Despite lower oil prices being a good thing for many parts of the economy, mainly consumers who may have a greater propensity to spend their windfall, the losers tend to be fewer and thus harder hit. It is this focused risk that has wiped over US$2 trillion off the value of global oil and gas companies since June 2014, as lower oil prices have not just impacted earnings, but their dividend paying and debt servicing capabilities. Concerns over future dividends of the energy and mining sectors also weighed on the broader markets.
The changing sentiment of investors created significant movements in equity markets but also in bond markets where lower levels of liquidity exaggerated the impact of fund flows. While the US and UK equity markets recovered their double-digit declines early in the quarter, previously popular investment areas such as European and Japanese equity markets had the biggest downward moves of almost 20%, and did not fully recover. Similarly credit spreads overall ended a very volatile quarter effectively unchanged although European high-yield spreads closed a little higher.

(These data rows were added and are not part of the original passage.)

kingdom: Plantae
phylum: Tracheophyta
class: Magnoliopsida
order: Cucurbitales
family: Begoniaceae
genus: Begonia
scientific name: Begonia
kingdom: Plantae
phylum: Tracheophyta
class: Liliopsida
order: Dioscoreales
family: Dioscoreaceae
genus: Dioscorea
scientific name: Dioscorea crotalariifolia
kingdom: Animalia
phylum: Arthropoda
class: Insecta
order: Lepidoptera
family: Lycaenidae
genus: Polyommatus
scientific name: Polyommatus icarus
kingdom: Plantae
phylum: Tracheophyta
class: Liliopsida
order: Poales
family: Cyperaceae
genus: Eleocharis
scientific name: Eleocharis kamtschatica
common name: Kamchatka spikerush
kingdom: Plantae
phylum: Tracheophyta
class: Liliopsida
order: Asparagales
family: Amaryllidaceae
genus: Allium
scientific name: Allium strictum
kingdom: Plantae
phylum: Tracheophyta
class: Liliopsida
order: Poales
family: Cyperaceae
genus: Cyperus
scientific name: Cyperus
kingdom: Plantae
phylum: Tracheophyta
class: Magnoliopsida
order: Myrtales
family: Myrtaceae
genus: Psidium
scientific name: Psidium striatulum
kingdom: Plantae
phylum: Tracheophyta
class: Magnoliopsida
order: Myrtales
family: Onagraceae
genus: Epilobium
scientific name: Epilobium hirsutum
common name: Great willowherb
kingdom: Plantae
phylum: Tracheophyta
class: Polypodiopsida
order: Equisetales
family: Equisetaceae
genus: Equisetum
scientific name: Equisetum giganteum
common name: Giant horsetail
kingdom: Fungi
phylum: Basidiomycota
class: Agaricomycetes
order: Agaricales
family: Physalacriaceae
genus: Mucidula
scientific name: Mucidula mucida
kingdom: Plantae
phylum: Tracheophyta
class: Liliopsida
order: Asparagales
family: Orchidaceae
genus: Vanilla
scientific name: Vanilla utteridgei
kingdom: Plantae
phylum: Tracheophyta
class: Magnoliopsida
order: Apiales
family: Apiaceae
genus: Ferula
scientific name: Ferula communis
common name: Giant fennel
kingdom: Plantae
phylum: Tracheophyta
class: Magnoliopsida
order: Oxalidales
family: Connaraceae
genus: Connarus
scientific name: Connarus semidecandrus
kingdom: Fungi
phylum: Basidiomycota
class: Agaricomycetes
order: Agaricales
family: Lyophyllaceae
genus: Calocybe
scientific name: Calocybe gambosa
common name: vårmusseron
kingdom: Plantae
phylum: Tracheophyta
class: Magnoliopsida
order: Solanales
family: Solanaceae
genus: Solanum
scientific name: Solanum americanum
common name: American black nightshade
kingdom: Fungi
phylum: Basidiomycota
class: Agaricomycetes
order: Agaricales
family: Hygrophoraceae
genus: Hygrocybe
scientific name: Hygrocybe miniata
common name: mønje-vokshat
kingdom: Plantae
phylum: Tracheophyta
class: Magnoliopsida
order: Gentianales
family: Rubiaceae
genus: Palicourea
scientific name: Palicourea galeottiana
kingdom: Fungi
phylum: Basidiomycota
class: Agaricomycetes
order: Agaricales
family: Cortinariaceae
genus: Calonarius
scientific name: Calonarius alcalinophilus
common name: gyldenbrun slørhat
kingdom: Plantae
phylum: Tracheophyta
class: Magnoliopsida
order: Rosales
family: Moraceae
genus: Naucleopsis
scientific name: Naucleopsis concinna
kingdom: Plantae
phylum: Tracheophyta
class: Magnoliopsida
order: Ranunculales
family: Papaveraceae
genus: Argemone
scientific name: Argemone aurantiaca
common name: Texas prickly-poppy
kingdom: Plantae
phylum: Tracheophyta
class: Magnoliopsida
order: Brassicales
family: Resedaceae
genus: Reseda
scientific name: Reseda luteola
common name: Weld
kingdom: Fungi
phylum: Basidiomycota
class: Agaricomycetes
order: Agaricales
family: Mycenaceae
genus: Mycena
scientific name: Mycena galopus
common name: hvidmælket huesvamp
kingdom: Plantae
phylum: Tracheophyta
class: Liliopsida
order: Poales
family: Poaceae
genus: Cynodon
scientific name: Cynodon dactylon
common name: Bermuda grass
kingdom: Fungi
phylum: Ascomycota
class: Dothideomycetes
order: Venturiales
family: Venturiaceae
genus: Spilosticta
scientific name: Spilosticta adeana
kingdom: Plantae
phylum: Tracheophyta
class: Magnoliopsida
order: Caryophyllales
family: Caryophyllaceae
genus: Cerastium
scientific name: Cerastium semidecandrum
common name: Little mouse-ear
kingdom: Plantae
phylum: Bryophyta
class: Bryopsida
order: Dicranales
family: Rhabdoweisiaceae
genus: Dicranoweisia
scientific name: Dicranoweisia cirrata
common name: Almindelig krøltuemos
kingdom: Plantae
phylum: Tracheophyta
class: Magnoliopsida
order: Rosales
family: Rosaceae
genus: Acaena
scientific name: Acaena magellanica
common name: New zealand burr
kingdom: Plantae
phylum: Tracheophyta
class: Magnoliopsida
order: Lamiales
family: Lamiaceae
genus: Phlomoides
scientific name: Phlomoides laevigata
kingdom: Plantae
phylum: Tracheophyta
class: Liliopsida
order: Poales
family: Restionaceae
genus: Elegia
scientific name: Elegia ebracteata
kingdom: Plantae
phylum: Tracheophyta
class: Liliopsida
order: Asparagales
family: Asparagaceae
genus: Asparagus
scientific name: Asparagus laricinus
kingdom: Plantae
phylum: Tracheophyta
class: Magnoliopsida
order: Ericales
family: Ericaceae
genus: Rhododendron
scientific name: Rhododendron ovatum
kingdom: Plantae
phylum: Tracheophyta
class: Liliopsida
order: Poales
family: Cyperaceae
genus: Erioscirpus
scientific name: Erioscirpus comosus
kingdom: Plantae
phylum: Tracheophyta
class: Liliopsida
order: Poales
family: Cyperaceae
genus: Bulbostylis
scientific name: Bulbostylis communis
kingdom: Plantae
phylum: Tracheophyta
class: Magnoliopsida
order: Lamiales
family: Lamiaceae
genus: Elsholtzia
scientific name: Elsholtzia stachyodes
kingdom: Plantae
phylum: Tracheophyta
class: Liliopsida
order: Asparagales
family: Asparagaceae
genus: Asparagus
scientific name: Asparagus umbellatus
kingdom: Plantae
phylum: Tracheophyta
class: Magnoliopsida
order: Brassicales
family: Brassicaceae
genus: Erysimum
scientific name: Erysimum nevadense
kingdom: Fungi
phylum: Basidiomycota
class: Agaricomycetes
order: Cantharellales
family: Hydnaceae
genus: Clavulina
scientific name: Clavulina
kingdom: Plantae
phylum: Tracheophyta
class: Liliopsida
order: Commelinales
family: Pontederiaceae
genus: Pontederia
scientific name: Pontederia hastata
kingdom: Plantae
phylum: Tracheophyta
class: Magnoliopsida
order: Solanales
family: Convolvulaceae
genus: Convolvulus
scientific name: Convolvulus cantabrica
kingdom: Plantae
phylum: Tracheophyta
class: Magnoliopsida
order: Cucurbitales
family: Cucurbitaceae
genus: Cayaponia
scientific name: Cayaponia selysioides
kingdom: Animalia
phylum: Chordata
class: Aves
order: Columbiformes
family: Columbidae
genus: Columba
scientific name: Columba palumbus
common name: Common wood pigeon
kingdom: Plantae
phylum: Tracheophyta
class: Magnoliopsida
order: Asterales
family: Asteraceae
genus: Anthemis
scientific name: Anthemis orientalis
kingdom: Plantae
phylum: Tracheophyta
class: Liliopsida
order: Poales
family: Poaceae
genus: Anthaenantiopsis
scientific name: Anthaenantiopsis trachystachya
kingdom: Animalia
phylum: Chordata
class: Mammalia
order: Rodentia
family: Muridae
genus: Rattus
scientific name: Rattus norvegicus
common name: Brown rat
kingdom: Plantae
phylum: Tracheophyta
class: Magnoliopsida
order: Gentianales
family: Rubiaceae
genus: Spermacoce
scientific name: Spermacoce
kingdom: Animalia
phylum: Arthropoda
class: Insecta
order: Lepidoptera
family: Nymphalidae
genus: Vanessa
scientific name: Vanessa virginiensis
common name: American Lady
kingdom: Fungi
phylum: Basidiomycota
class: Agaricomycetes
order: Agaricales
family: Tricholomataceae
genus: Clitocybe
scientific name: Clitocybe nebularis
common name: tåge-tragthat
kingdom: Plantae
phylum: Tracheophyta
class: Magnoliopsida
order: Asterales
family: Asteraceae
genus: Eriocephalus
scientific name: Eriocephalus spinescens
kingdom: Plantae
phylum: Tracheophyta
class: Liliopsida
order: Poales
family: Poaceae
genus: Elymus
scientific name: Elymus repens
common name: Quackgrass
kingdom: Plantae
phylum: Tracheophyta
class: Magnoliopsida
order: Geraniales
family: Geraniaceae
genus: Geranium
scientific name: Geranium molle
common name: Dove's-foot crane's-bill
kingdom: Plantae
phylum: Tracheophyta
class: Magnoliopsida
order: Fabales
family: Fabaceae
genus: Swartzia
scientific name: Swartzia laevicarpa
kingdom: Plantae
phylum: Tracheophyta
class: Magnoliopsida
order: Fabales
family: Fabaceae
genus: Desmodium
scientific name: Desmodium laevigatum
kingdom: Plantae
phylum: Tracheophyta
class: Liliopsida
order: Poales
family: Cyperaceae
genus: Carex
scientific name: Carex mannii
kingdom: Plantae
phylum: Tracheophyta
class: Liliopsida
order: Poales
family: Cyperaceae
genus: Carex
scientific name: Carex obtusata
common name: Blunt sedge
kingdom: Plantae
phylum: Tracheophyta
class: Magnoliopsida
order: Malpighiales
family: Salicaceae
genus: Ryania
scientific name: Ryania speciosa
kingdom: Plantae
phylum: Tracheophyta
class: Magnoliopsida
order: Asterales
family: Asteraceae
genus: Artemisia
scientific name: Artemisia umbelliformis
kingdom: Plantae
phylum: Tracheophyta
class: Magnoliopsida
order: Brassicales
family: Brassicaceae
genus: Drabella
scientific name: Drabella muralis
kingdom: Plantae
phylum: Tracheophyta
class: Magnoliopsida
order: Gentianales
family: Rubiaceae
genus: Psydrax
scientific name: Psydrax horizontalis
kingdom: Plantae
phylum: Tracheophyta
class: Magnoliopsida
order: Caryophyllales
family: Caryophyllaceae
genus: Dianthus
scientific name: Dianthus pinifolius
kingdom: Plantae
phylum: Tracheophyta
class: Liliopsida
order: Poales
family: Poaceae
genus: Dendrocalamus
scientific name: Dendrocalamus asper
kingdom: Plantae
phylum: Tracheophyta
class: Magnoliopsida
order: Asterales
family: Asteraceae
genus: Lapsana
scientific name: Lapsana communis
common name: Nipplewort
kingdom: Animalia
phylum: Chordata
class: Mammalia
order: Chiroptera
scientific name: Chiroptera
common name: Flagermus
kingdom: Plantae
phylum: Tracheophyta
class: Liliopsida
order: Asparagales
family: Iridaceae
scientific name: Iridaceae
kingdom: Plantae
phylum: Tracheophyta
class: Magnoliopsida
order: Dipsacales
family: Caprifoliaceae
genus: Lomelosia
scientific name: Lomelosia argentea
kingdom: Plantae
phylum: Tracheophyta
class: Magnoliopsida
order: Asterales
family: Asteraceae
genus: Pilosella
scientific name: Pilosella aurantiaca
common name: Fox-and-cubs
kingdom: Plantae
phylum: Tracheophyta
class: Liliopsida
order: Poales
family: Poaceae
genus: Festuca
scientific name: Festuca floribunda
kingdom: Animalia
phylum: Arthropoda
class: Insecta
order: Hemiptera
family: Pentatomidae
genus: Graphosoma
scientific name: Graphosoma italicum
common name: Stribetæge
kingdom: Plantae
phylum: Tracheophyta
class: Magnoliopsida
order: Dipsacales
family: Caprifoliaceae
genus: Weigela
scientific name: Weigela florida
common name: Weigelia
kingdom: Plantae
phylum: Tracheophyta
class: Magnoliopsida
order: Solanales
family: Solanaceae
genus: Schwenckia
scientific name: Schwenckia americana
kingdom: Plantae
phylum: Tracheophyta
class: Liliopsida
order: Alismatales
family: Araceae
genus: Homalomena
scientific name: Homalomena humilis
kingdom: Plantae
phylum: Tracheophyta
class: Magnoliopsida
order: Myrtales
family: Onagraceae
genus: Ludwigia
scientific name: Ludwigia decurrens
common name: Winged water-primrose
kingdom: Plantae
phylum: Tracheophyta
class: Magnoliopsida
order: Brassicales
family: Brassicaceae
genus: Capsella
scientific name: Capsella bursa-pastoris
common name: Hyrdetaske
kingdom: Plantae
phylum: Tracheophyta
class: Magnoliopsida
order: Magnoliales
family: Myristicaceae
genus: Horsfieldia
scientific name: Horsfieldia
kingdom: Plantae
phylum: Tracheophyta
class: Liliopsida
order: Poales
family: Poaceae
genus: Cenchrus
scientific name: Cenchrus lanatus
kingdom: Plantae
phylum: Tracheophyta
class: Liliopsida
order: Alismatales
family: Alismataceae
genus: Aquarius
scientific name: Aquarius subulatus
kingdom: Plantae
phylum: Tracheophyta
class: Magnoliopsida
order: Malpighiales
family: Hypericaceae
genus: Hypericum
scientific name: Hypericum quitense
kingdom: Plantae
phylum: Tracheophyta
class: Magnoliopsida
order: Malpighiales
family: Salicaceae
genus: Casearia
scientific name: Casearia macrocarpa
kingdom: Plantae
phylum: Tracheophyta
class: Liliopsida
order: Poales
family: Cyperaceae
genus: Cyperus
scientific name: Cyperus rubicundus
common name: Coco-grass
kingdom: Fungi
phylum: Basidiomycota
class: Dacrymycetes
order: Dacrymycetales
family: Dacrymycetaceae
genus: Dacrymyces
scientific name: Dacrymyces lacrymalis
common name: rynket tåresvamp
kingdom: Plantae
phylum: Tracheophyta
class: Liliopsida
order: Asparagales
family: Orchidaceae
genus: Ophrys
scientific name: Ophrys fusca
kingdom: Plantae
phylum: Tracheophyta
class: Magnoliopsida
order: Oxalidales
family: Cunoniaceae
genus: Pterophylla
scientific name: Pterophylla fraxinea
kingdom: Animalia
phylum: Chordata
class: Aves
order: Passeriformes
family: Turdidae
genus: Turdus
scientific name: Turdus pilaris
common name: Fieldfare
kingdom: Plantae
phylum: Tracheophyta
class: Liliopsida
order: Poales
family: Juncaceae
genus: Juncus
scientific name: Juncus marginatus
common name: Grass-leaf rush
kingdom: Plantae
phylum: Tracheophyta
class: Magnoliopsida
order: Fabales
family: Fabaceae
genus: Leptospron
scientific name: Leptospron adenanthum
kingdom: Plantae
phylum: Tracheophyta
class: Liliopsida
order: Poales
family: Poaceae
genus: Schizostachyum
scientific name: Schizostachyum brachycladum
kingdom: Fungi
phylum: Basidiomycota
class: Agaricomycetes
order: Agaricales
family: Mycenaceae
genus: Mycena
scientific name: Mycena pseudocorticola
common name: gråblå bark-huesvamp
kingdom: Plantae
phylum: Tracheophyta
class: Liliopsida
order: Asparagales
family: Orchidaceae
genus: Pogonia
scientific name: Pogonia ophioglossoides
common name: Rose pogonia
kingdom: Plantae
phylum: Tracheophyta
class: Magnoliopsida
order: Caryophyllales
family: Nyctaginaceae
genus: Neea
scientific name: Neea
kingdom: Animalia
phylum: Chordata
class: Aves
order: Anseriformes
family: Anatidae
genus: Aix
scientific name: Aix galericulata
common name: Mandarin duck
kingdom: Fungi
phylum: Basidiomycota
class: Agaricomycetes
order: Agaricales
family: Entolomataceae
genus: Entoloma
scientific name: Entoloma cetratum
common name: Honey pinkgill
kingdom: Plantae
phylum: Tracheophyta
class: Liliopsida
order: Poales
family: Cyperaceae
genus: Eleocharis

Central bank action, and nonaction, continued to weigh on markets. Apart from the overtly pessimistic signal of negative interest rates, as mentioned, there are increasing worries that there are limits to negative interest rate policies and that they may actually dampen growth by decreasing the profitability of the financial system and thus the credit availability. It was no surprise that the financial sector was amongst the most volatile this quarter, primarily in Japan and Europe where this policy is being implemented, and with financial repression likely to continue for the foreseeable future, gold had one of its best quarterly returns in the last 30 years.
One of the positives out of the recent concerns is that corporate earnings expectations have declined to the extent that positive surprises are more likely, especially as the oil price appears to have stabilised. However, lowered expectations for global growth, as well as the deepening of negative interest rate policy, ensured that most government bond yields declined significantly over the quarter, even in the UK and US where core inflation is picking up. The divergence of market views across different asset classes is likely to ensure that volatility remains heightened for some time until we see a clearer view of regional growth rates and the inflationary impact of a tightening labour market in the UK and US. In such an investment environment, ongoing income provides both emotional as well as valuation support.